岑寂點點頭算是應着,轉身看向一旁的屍體,眸子落在那根粉舌上,他用筷子夾起那根粉舌,發現舌根處於皮肉較闊且參差不齊,他不禁凜起星目,對身旁的林晚兒道:“她竟然是被活活拔舌的,可她的表情怎麼會如此安詳?沒有一絲痛苦?”
林晚兒也覺得不可思議,一個正常人被活活拔掉舌頭,是決計不可能出現如此表情的。
林晚兒柳眉微軒,側身對老鴇問道:“金媽媽,風月樓有誰見過這丫頭最後一面?”
老鴇面色微滯,眸子不自在的微微流轉,林晚兒微眯鳳目瞧着老鴇,瞳孔微微一縮,眸底有道凌厲的光芒閃過,道:“怎麼,金媽媽有何難言之隱?”
金媽媽連忙搖搖頭,道:“不是,不是,只是她……”
“是我,柳兒最後一面見的我。”
一道流水蘇蘇輕柔的軟語傳來,衆人聞聲擡頭,見二樓緩緩走下一個女人。
女人低垂着眼,一步一步盈盈走來,微微一笑,衆人只覺若春華之月綻放,如中秋之菊露顏,渾渾然間,只感覺三魂七魄似已被丟了一半。

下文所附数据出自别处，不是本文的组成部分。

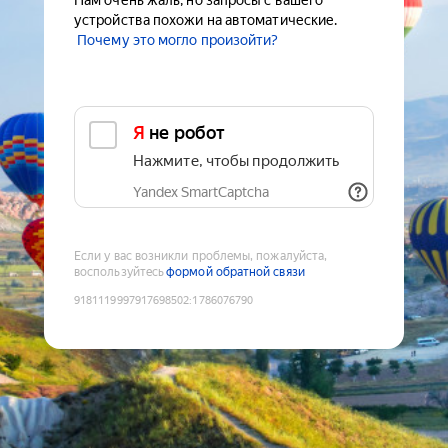
Нам очень жаль, но запросы с вашего
устройства похожи на автоматические.
Почему это могло произойти?
Я не робот
Нажмите, чтобы продолжить
Yandex SmartCaptcha
Если у вас возникли проблемы, пожалуйста,
воспользуйтесь
формой обратной связи
9181119997917698502
:
1786076790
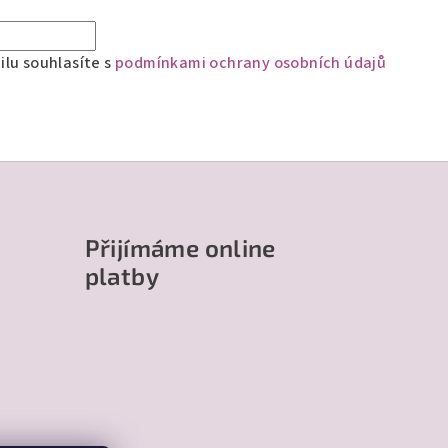
lu souhlasíte s
podmínkami ochrany osobních údajů
Přijímáme online
platby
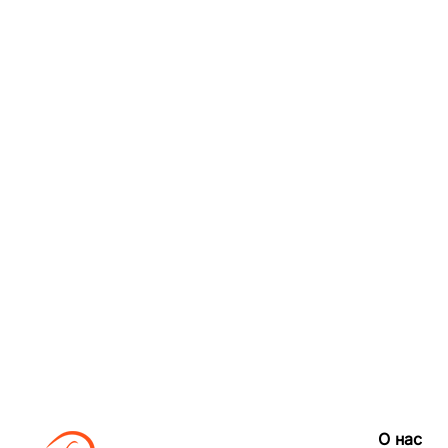
О нас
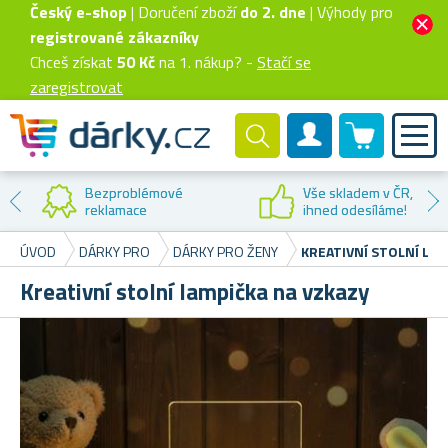
Český e-shop
| Doručení zboží
do 2. dne
| Výhody pro
registrované zákazníky
Chceš získat
50 Kč
na 1. nákup? -
Stačí se
zaregistrovat
0 produktů
Zákaznický účet
Bezproblémové
Vše skladem v ČR,
reklamace
ihned odesíláme!
ÚVOD
DÁRKY PRO
DÁRKY PRO ŽENY
KREATIVNÍ STOLNÍ LAM
Kreativní stolní lampička na vzkazy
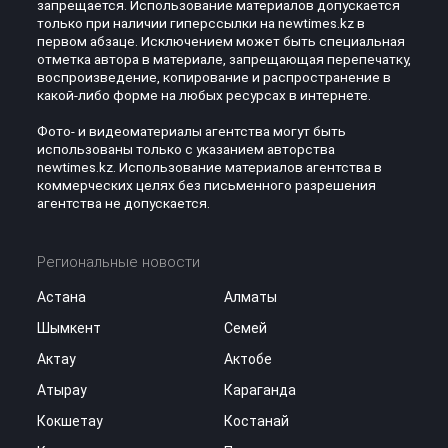
запрещается. Использование материалов допускается
только при наличии гиперссылки на newtimes.kz в
первом абзаце. Исключением может быть специальная
отметка автора в материале, запрещающая перепечатку,
воспроизведение, копирование и распространение в
какой-либо форме на любых ресурсах в интернете.
Фото- и видеоматериалы агентства могут быть
использованы только с указанием авторства
newtimes.kz. Использование материалов агентства в
коммерческих целях без письменного разрешения
агентства не допускается.
Региональные новости
Астана
Алматы
Шымкент
Семей
Актау
Актобе
Атырау
Караганда
Кокшетау
Костанай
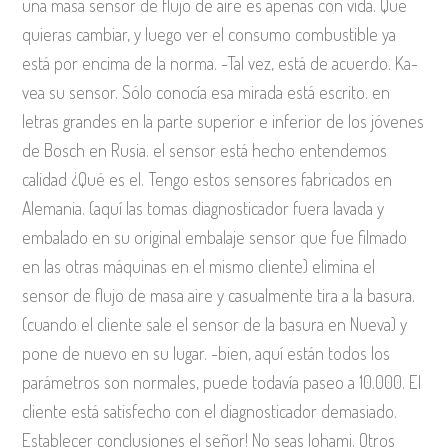
una masa sensor de flujo de aire es apenas con vida. Que
quieras cambiar, y luego ver el consumo combustible ya
está por encima de la norma. -Tal vez, está de acuerdo. Ka-
vea su sensor. Sólo conocía esa mirada está escrito. en
letras grandes en la parte superior e inferior de los jóvenes
de Bosch en Rusia. el sensor está hecho entendemos
calidad ¿Qué es el. Tengo estos sensores fabricados en
Alemania. (aquí las tomas diagnosticador fuera lavada y
embalado en su original embalaje sensor que fue filmado
en las otras máquinas en el mismo cliente) elimina el
sensor de flujo de masa aire y casualmente tira a la basura.
(cuando el cliente sale el sensor de la basura en Nueva) y
pone de nuevo en su lugar. -bien, aquí están todos los
parámetros son normales, puede todavía paseo a 10.000. El
cliente está satisfecho con el diagnosticador demasiado.
Establecer conclusiones el señor! No seas lohami. Otros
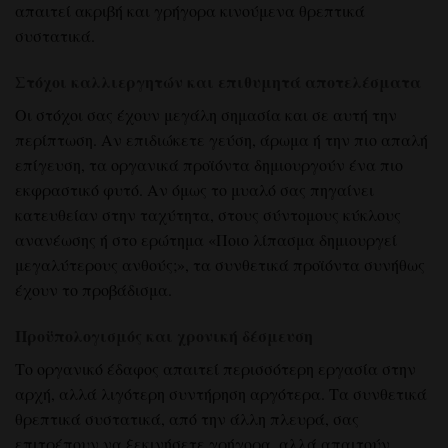
απαιτεί ακριβή και γρήγορα κινούμενα θρεπτικά
συστατικά.
Στόχοι καλλιεργητών και επιθυμητά αποτελέσματα
Οι στόχοι σας έχουν μεγάλη σημασία και σε αυτή την
περίπτωση. Αν επιδιώκετε γεύση, άρωμα ή την πιο απαλή
επίγευση, τα οργανικά προϊόντα δημιουργούν ένα πιο
εκφραστικό φυτό. Αν όμως το μυαλό σας πηγαίνει
κατευθείαν στην ταχύτητα, στους σύντομους κύκλους
ανανέωσης ή στο ερώτημα «Ποιο λίπασμα δημιουργεί
μεγαλύτερους ανθούς;», τα συνθετικά προϊόντα συνήθως
έχουν το προβάδισμα.
Προϋπολογισμός και χρονική δέσμευση
Το οργανικό έδαφος απαιτεί περισσότερη εργασία στην
αρχή, αλλά λιγότερη συντήρηση αργότερα. Τα συνθετικά
θρεπτικά συστατικά, από την άλλη πλευρά, σας
επιτρέπουν να ξεκινήσετε γρήγορα, αλλά απαιτούν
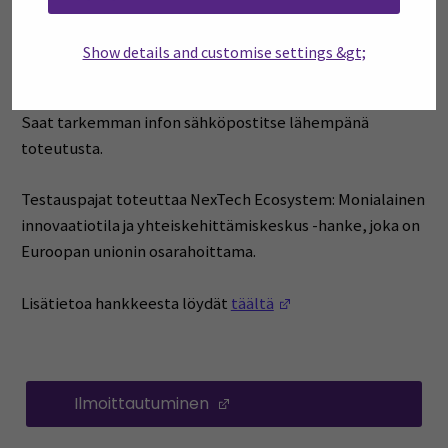
Aika ja paikka: 27.8.2026 klo 16-18 GPT-Lab Frami,
Kampusranta 9
Show details and customise settings &gt;
Ilmoittautuminen: Ilmoittaudu 19.8. klo 12 mennessä
Saat tarkemman infon sähköpostitse lähempänä
toteutusta.
Testauspajat toteuttaa NexTech Ecosystem: Monialainen
innovaatiotila ja yhteiskehittämiskeskus -hanke, joka on
Euroopan unionin osarahoittama.
(Opens in a new wind
Lisätietoa hankkeesta löydät
täältä
Ilmoittautuminen
(Opens in a new window)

林晚兒黑瞳微微睜大,心中有些驚訝,她沒想到,竟然是她,是那個女人!
女人走到屍體身旁,朱脣輕抿,濛濛水眸噙着一抹淚珠,神色悲傷道:“柳兒是我的貼身丫頭,昨夜我爲恩客撫琴一夜,有些疲累,柳兒雞鳴後還爲我打水潤手,只是不曾想到,只是須臾,她便,便不在了……柳兒平素雖是多嘴,但並無壞心,待人也好,誰,誰會下如此狠手?”
岑寂劍眉擰起,擡眼看着女人黑瞳漸漸深邃,緩緩道:“如此說來,雞鳴以後到寅時,不過半個時辰柳兒便殞命了。”
女人點點頭,眼婕那長長的睫毛上掛滿了淚珠,顫顫的當真美極,猶如出水芙蓉般清麗,那淚珠彷彿不捨瀲灩的水眸,,遲遲不肯落下,當真是我見猶憐。
老鴇走上前輕輕擁住女人,也是淚流滿面,傷心欲絕,轉身對岑寂道:“般若與柳兒感情很好,柳兒一去,般若定是傷心極了。”
林晚兒輕輕垂眼,到此,她才知道她的名字叫做般若。
岑寂點點頭,一拂袖子對身後的差役吩咐道:“將屍體擡回縣衙。”
林晚兒回到客棧,已是日正中天,她坐在桌旁揉了揉太陽穴有些頭痛,事情怎會如此詭異?
“ 聽說風月樓出事了?”
蕭聽風半依在門口,挑起桃花眼看着她,錦繡紅衣被落下的風揚起,微微飄拂,領口微敞,微微露出小片瓷玉的肌膚,竟有幾分魅惑,幾縷青絲半擋鳳眸,渾身無不散發着誘惑。
林晚兒別過眼,不去瞧他,淡淡唔了一聲,算是答了他的話。
蕭聽風沒有在意她的疏離,踱步到她身旁,撩衣坐下,爲自己斟了一杯茶,輕聲道:“有何發現麼?”
林晚兒想起那詭異的屍體,搖了搖頭,儼如秋水般的眼眸,流轉中蔭掩着一抹寒光,沉聲道:“兇手很聰明,沒有留下一絲線索,柳兒平素多舌,得罪過不少人,但都是些小打小鬧,不至於動殺機,所以……”
蕭聽風接過她的話,目光灼灼的看着她,繼續道:“所以,你認爲兇手必定不會是報復殺人,這背後一定隱藏着什麼秘密,就像,君悅那樣,對麼?”
林晚兒被他灼熱的目光瞧的心驚,別開視線淡淡道:“也許吧,但願不是……”
畢竟,每個秘密身後都是一段悲傷。
二人沉默不語,屋內安靜下來,林晚兒感覺他的呼吸就在耳旁,讓她有些不自在。
岑寂的突然出現讓她心中一喜,不過,林晚兒瞧着他的神色卻藏了幾分怒意,林晚兒好奇到:“出了何事麼?”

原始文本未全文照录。